Solarwinds — Attack December 2020

Dhanishtha Awasthi
3 min readMar 23, 2021

Devastating attack on Solarwinds in 2020, resulted into largest breaches that occurred. When I asked people, they knew only the fact, that attack was a supply chain attack, which had exploit incorporated in updates. Let’s dig deeper and know few more things.

TERMINOLOGY

Let’s go through some terminology before we end up into summarizing things.

SolarWinds Inc : is an American company that develops software for businesses to help manage their networks, systems, and information technology infrastructure.

Supply Chain Attack : A supply chain attack is a cyber-attack that seeks to damage an organization by targeting less-secure elements in the supply chain. “a chain is no stronger than its weakest link”, consider chain to be the Security chain of an organization.

SolarWinds Orion: is an IT performance management and monitoring platform that helps businesses manage and optimize their IT infrastructure.

Which part of Supply Chain was targeted ? The updates scheduled by ORION , had the malware deployed in them. The updates were released from legitimate SolarWinds’ Server and were even digitally signed by a valid digital certificate bearing SolarWinds’ name.

https://www.sans.org/blog/what-you-need-to-know-about-the-solarwinds-supply-chain-attack/
The certificate was issued by Symantec with serial number 0fe973752022a606adf2a36e345dc0ed.

This was a state-backed APT (Advanced Persistent Threat) which will remain on target for longer period of time. The certificate was not the one which was compromised, instead the TROJAN was actually deployed through SolarWinds own distribution channels and hence certificate was legitimate and belonged to SolarWinds itself.

Technicalities Summarized

  1. The attack was transmission of Trojan — The malware hiding as an update.
  2. Changes were made in source code, where updates were written.
  3. Malware called Sunspot watched the build server for build commands and silently replaced source code files inside the Orion app with files that loaded the Sunburst malware.
  4. The malware transferred was SUNBURST — A Trojan.
  5. SolarWinds.Orion.Core.BusinessLayer.dll is a SolarWinds digitally-signed component of the Orion software framework that contains a backdoor that communicates via HTTP to third party servers.
  6. After the Trojan got installed on system, it started performing some JOBs, like writing files,transfer files, executing files,reboot the machine,disable system services etc.
  7. There was full visibility into the ORION update server.
  8. The FTP Credentials were exposed on Github, in the code available, which become source of attack for hackers.
  9. The password used for Update server was Solarwinds123, well what else can be said.
  10. Solarwinds asked the customers to disable their anti-virus for smooth update transfers.
  11. The TEARDROP was used to set up Cobalt Strike beacon in background.

MITIGATIONS

Definitely in this case, updating the software is not the solution. Because Update was the exploit. Update from signed authorities is also not the solution as , update was already signed by Solarwinds server. You can not go for large code reviews, especially the one’s which are proprietary like Solarwinds. Thus what can you do is ???
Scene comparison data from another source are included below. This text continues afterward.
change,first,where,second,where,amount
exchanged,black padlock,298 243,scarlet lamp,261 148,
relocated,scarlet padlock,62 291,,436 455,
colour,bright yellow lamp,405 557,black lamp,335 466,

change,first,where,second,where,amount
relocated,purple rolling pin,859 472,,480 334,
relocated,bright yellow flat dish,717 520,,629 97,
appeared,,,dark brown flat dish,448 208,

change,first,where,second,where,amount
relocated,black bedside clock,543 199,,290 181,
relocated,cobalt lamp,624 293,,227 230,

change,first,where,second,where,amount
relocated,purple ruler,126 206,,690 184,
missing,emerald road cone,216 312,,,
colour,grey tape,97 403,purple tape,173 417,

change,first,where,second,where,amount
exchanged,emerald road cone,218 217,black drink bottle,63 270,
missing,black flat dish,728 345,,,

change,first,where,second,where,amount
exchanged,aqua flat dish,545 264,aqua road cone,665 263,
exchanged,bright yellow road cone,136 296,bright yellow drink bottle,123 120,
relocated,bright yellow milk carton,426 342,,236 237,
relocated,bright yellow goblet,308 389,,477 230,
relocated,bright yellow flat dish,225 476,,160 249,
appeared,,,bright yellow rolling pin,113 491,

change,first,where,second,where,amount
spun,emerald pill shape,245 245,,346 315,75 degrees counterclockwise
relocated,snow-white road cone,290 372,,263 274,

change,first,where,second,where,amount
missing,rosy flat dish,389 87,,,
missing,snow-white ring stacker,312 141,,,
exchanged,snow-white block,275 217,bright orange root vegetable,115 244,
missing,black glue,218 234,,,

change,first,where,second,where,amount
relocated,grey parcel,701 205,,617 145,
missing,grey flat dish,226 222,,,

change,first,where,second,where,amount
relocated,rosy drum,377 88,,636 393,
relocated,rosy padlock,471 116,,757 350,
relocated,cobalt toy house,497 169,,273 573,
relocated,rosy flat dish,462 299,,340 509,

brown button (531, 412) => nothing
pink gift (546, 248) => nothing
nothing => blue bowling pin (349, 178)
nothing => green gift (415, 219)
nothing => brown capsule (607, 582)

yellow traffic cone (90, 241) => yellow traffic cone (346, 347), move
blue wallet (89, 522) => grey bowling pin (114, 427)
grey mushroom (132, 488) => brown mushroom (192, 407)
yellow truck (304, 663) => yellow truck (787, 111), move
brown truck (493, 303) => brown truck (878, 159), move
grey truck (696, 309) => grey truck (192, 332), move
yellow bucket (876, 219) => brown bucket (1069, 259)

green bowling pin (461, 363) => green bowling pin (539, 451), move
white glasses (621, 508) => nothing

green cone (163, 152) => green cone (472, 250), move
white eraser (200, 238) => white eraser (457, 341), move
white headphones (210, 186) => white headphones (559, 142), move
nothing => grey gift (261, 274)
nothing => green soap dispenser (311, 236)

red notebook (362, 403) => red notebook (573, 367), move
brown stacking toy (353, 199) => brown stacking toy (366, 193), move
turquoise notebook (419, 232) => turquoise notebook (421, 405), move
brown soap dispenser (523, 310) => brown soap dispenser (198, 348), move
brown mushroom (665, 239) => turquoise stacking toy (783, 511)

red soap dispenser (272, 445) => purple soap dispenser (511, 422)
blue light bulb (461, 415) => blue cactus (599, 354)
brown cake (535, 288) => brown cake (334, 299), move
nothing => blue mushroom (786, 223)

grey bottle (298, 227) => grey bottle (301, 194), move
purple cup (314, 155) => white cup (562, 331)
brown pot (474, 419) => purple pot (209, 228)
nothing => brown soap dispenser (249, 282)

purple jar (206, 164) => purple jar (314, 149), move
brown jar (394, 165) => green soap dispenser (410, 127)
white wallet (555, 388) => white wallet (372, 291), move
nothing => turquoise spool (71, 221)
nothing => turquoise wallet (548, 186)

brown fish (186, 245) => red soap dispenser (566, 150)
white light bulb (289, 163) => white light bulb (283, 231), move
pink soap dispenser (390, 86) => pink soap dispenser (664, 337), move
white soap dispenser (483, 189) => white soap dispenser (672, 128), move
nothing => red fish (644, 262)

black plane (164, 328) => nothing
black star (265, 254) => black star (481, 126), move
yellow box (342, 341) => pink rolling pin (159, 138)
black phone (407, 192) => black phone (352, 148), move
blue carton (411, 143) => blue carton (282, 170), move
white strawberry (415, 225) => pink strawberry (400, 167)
a. Verify the builds before sending for updates.

b. Try to do a secure development and check for code in which changes are made, by some vulnerability scanning tool.

c. Harden the environment on which software build is published. Please don’t disclose your creds on github, please!!!!

d. Might be harder, but always keep antivirus on for detection.

If already under attack

The Incident Response Management Cycle should start asap.

  • Ensure that SolarWinds servers are isolated / contained until a further review and investigation is conducted. This should include blocking all Internet egress from SolarWinds servers.

If SolarWinds infrastructure is not isolated, consider taking the following steps:

  • Restrict scope of connectivity to endpoints from SolarWinds servers, especially those that would be considered Tier 0 / crown jewel assets
  • Restrict the scope of accounts that have local administrator privileged on SolarWinds servers.
  • Block Internet egress from servers or other endpoints with SolarWinds software.
  • Consider (at a minimum) changing passwords for accounts that have access to SolarWinds servers / infrastructure. Based upon further review / investigation, additional remediation measures may be required.
  • If SolarWinds is used to managed networking infrastructure, consider conducting a review of network device configurations for unexpected / unauthorized modifications. Note, this is a proactive measure due to the scope of SolarWinds functionality, not based on investigative findings.

If you want to get indepth details of how the malware worked, what functions it used and performed, also what MITRE ATT&CK mapping it has, you can visit Fireeye’s blog on solarwinds exploit.

https://www.fireeye.com/blog/threat-research/2020/12/evasive-attacker-leverages-solarwinds-supply-chain-compromises-with-sunburst-backdoor.html

Hopefully the summary helped in joining few points.